[DATA SUPPLIED Boundary: Start]

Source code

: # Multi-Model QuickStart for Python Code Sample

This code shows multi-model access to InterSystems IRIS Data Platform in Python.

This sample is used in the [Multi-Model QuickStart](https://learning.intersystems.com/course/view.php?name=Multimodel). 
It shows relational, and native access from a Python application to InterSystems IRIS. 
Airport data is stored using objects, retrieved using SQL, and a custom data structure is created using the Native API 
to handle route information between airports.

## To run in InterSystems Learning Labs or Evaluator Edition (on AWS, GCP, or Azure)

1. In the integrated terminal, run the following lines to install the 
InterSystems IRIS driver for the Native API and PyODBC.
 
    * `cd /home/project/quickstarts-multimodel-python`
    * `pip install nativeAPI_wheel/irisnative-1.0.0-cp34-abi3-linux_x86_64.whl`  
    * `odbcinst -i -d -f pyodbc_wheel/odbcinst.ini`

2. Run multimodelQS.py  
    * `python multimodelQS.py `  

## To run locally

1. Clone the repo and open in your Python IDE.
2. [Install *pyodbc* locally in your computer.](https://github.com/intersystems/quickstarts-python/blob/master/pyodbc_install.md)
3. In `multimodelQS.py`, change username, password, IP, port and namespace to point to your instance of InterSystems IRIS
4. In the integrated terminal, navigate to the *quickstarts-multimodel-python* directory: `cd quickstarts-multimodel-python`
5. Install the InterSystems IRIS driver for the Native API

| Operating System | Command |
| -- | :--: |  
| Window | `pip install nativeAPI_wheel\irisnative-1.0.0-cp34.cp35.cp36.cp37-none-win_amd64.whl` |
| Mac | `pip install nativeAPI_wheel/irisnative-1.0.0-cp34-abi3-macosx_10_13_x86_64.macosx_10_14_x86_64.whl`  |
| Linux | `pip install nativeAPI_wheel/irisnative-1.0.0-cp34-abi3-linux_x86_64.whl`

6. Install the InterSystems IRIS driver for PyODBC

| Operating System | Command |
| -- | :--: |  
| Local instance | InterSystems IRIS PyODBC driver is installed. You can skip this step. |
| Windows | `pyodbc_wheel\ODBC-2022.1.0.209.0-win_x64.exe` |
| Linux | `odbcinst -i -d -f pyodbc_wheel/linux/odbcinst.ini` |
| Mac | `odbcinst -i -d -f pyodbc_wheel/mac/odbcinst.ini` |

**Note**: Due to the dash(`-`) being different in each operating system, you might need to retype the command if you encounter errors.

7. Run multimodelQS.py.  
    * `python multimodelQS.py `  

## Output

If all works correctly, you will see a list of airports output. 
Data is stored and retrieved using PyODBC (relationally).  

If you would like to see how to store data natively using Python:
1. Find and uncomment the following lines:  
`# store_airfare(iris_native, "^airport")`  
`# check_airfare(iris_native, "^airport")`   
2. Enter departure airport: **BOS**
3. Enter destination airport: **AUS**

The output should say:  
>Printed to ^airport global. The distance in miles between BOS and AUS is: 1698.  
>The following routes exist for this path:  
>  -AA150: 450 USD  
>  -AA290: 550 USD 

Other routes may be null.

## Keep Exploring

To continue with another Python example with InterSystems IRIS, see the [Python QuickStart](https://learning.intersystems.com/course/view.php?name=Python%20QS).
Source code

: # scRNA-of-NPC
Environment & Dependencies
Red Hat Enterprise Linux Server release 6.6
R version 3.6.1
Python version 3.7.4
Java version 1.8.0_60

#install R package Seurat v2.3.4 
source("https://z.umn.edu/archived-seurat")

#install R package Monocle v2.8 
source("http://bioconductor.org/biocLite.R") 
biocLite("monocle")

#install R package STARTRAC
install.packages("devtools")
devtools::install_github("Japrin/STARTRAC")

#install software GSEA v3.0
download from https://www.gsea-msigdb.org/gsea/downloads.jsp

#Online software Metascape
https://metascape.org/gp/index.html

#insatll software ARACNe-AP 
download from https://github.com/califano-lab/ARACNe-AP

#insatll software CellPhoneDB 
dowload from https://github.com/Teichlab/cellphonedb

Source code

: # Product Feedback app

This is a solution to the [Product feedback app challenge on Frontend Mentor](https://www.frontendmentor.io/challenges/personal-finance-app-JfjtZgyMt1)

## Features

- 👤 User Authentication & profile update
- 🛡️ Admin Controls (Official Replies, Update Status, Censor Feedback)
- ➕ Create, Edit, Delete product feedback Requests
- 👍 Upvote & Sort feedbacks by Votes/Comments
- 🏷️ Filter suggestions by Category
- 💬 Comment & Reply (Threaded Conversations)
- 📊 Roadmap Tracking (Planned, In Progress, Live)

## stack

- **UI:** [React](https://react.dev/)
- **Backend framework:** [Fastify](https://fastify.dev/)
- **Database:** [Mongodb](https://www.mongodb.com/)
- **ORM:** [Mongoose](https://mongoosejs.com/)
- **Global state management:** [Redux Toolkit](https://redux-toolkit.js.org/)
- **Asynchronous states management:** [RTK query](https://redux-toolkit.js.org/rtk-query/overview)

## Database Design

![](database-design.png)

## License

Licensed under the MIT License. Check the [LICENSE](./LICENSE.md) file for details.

[DATA SUPPLIED Boundary: End]

◆ WORK TO BE COMPLETED: Update the rows by swapping "Roadmap Tracking" for "Progress Tracking" wherever it occurs, and reproduce every other line with no changes.

◆ ANSWER SECTION:
Source code

: # Multi-Model QuickStart for Python Code Sample

This code shows multi-model access to InterSystems IRIS Data Platform in Python.

This sample is used in the [Multi-Model QuickStart](https://learning.intersystems.com/course/view.php?name=Multimodel). 
It shows relational, and native access from a Python application to InterSystems IRIS. 
Airport data is stored using objects, retrieved using SQL, and a custom data structure is created using the Native API 
to handle route information between airports.

## To run in InterSystems Learning Labs or Evaluator Edition (on AWS, GCP, or Azure)

1. In the integrated terminal, run the following lines to install the 
InterSystems IRIS driver for the Native API and PyODBC.
 
    * `cd /home/project/quickstarts-multimodel-python`
    * `pip install nativeAPI_wheel/irisnative-1.0.0-cp34-abi3-linux_x86_64.whl`  
    * `odbcinst -i -d -f pyodbc_wheel/odbcinst.ini`

2. Run multimodelQS.py  
    * `python multimodelQS.py `  

## To run locally

1. Clone the repo and open in your Python IDE.
2. [Install *pyodbc* locally in your computer.](https://github.com/intersystems/quickstarts-python/blob/master/pyodbc_install.md)
3. In `multimodelQS.py`, change username, password, IP, port and namespace to point to your instance of InterSystems IRIS
4. In the integrated terminal, navigate to the *quickstarts-multimodel-python* directory: `cd quickstarts-multimodel-python`
5. Install the InterSystems IRIS driver for the Native API

| Operating System | Command |
| -- | :--: |  
| Window | `pip install nativeAPI_wheel\irisnative-1.0.0-cp34.cp35.cp36.cp37-none-win_amd64.whl` |
| Mac | `pip install nativeAPI_wheel/irisnative-1.0.0-cp34-abi3-macosx_10_13_x86_64.macosx_10_14_x86_64.whl`  |
| Linux | `pip install nativeAPI_wheel/irisnative-1.0.0-cp34-abi3-linux_x86_64.whl`

6. Install the InterSystems IRIS driver for PyODBC

| Operating System | Command |
| -- | :--: |  
| Local instance | InterSystems IRIS PyODBC driver is installed. You can skip this step. |
| Windows | `pyodbc_wheel\ODBC-2022.1.0.209.0-win_x64.exe` |
| Linux | `odbcinst -i -d -f pyodbc_wheel/linux/odbcinst.ini` |
| Mac | `odbcinst -i -d -f pyodbc_wheel/mac/odbcinst.ini` |

**Note**: Due to the dash(`-`) being different in each operating system, you might need to retype the command if you encounter errors.

7. Run multimodelQS.py.  
    * `python multimodelQS.py `  

## Output

If all works correctly, you will see a list of airports output. 
Data is stored and retrieved using PyODBC (relationally).  

If you would like to see how to store data natively using Python:
1. Find and uncomment the following lines:  
`# store_airfare(iris_native, "^airport")`  
`# check_airfare(iris_native, "^airport")`   
2. Enter departure airport: **BOS**
3. Enter destination airport: **AUS**

The output should say:  
>Printed to ^airport global. The distance in miles between BOS and AUS is: 1698.  
>The following routes exist for this path:  
>  -AA150: 450 USD  
>  -AA290: 550 USD 

Other routes may be null.

## Keep Exploring

To continue with another Python example with InterSystems IRIS, see the [Python QuickStart](https://learning.intersystems.com/course/view.php?name=Python%20QS).
Source code

: # scRNA-of-NPC
Environment & Dependencies
Red Hat Enterprise Linux Server release 6.6
R version 3.6.1
Python version 3.7.4
Java version 1.8.0_60

#install R package Seurat v2.3.4 
source("https://z.umn.edu/archived-seurat")

#install R package Monocle v2.8 
source("http://bioconductor.org/biocLite.R") 
biocLite("monocle")

#install R package STARTRAC
install.packages("devtools")
devtools::install_github("Japrin/STARTRAC")

#install software GSEA v3.0
download from https://www.gsea-msigdb.org/gsea/downloads.jsp

#Online software Metascape
https://metascape.org/gp/index.html

#insatll software ARACNe-AP 
download from https://github.com/califano-lab/ARACNe-AP

#insatll software CellPhoneDB 
dowload from https://github.com/Teichlab/cellphonedb

Source code

: # Product Feedback app

This is a solution to the [Product feedback app challenge on Frontend Mentor](https://www.frontendmentor.io/challenges/personal-finance-app-JfjtZgyMt1)

## Features

- 👤 User Authentication & profile update
- 🛡️ Admin Controls (Official Replies, Update Status, Censor Feedback)
- ➕ Create, Edit, Delete product feedback Requests
- 👍 Upvote & Sort feedbacks by Votes/Comments
- 🏷️ Filter suggestions by Category
- 💬 Comment & Reply (Threaded Conversations)
- 📊 Progress Tracking (Planned, In Progress, Live)

## stack

- **UI:** [React](https://react.dev/)
- **Backend framework:** [Fastify](https://fastify.dev/)
- **Database:** [Mongodb](https://www.mongodb.com/)
- **ORM:** [Mongoose](https://mongoosejs.com/)
- **Global state management:** [Redux Toolkit](https://redux-toolkit.js.org/)
- **Asynchronous states management:** [RTK query](https://redux-toolkit.js.org/rtk-query/overview)

## Database Design

![](database-design.png)

## License

Licensed under the MIT License. Check the [LICENSE](./LICENSE.md) file for details.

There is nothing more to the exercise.